CLI reference

All commands accept -C / --pipeline-dir to point at the directory containing pipeline.py (defaults to the current directory).

astro ingest

Create a run, validate source files, and materialize Parquet.

astro ingest SOURCE_DIR [-C PIPELINE_DIR]

Argument / option

Description

SOURCE_DIR

Path to a directory of source CSV files (required)

-C, --pipeline-dir

Directory containing pipeline.py

Behaviour: Validates the source directory, applies Pandera schemas, writes Parquet to .working/{run_id}/ingested/, and records statistics. Shows a progress bar for large files.

Logging: Console output and .working/{run_id}/astro.log.

astro run

Execute registered pipeline steps on an ingested run.

astro run [-C PIPELINE_DIR] [--run-id ID] [--mode dashboard|cli]

Option

Description

-C, --pipeline-dir

Directory containing pipeline.py

--run-id

Run identifier to process (defaults to latest runnable run)

--mode

dashboard (default) or cli for plain log output

Run resolution order (when --run-id is omitted):

  1. Latest quarantined run

  2. Latest failed run with quarantined steps

  3. Latest ingested run

astro describe

Display the pipeline steps as a terminal flow diagram.
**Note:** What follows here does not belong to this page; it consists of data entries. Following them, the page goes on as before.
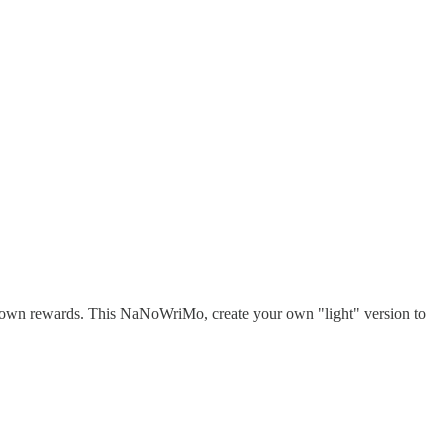
 own rewards. This NaNoWriMo, create your own "light" version to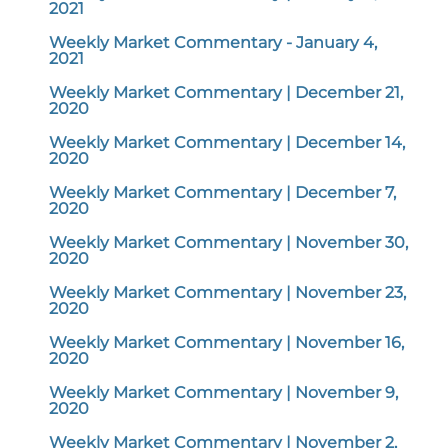
2021
Weekly Market Commentary - January 4,
2021
Weekly Market Commentary | December 21,
2020
Weekly Market Commentary | December 14,
2020
Weekly Market Commentary | December 7,
2020
Weekly Market Commentary | November 30,
2020
Weekly Market Commentary | November 23,
2020
Weekly Market Commentary | November 16,
2020
Weekly Market Commentary | November 9,
2020
Weekly Market Commentary | November 2,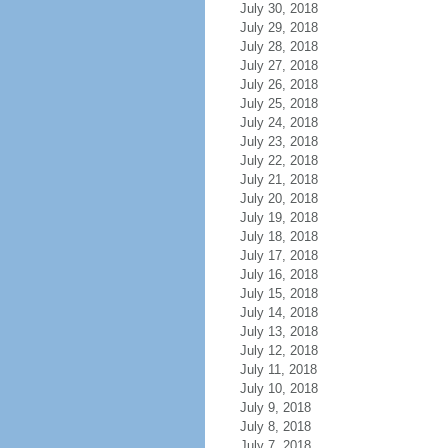
July 30, 2018
July 29, 2018
July 28, 2018
July 27, 2018
July 26, 2018
July 25, 2018
July 24, 2018
July 23, 2018
July 22, 2018
July 21, 2018
July 20, 2018
July 19, 2018
July 18, 2018
July 17, 2018
July 16, 2018
July 15, 2018
July 14, 2018
July 13, 2018
July 12, 2018
July 11, 2018
July 10, 2018
July 9, 2018
July 8, 2018
July 7, 2018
astro describe [-C PIPELINE_DIR]

astro list

List stored pipeline runs from the statistics database.

astro list [-C PIPELINE_DIR]

Displays a table with run ID, pipeline name, status, source directory, and timestamps.

astro cleanup

Remove completed or failed run directories and their statistics records.
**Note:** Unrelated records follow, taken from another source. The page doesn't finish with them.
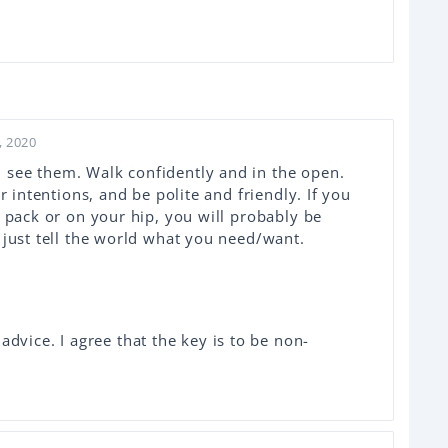
, 2020
see them. Walk confidently and in the open.
r intentions, and be polite and friendly. If you
a pack or on your hip, you will probably be
 just tell the world what you need/want.
dvice. I agree that the key is to be non-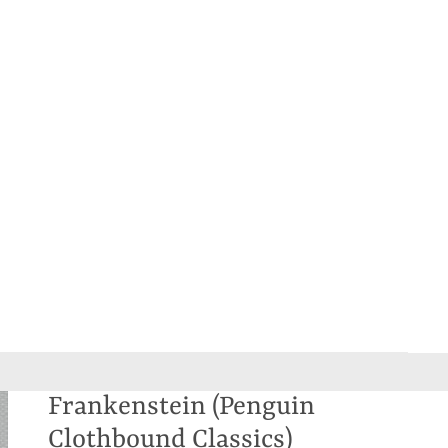
Frankenstein (Penguin
Clothbound Classics)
astro cleanup [-C PIPELINE_DIR] [--all] [--dry-run] [--yes]

Option

Description

--all

Remove all runs, clear .astro/stats.db, and remove .persistent/ resolver stores

--dry-run

Show planned deletions without removing anything

--yes, -y

Skip the confirmation prompt

Behaviour: By default, removes run directories whose status is completed or failed, and deletes their rows from the statistics database. Runs that are ingested or quarantined are preserved. With --all, every run directory is removed along with all stored statistics and persistent resolver data. The command always prints a dry-run summary first; omit --dry-run and confirm (or pass --yes) to execute.

Global options

astro [--debug] --help

Option

Description

--debug

Enable debug logging and include tracebacks in error output

Logging summary

Command

Console

Run log file

astro ingest

yes

.working/{run_id}/astro.log

astro run

dashboard or CLI

same path; sessions append

astro describe

yes

no

astro list, astro cleanup

yes

no

Log levels use standard semantics. WARNING lines render yellow and ERROR lines render red in console and dashboard views.